- [Records shown]:
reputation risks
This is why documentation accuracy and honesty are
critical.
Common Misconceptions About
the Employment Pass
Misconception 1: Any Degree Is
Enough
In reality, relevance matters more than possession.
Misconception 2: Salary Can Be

- [Work instruction]:
Could the data above be set down exactly, in full?

- [Final answer]:
reputation risks
This is why documentation accuracy and honesty are
critical.
Common Misconceptions About
the Employment Pass
Misconception 1: Any Degree Is
Enough
In reality, relevance matters more than possession.
Misconception 2: Salary Can Be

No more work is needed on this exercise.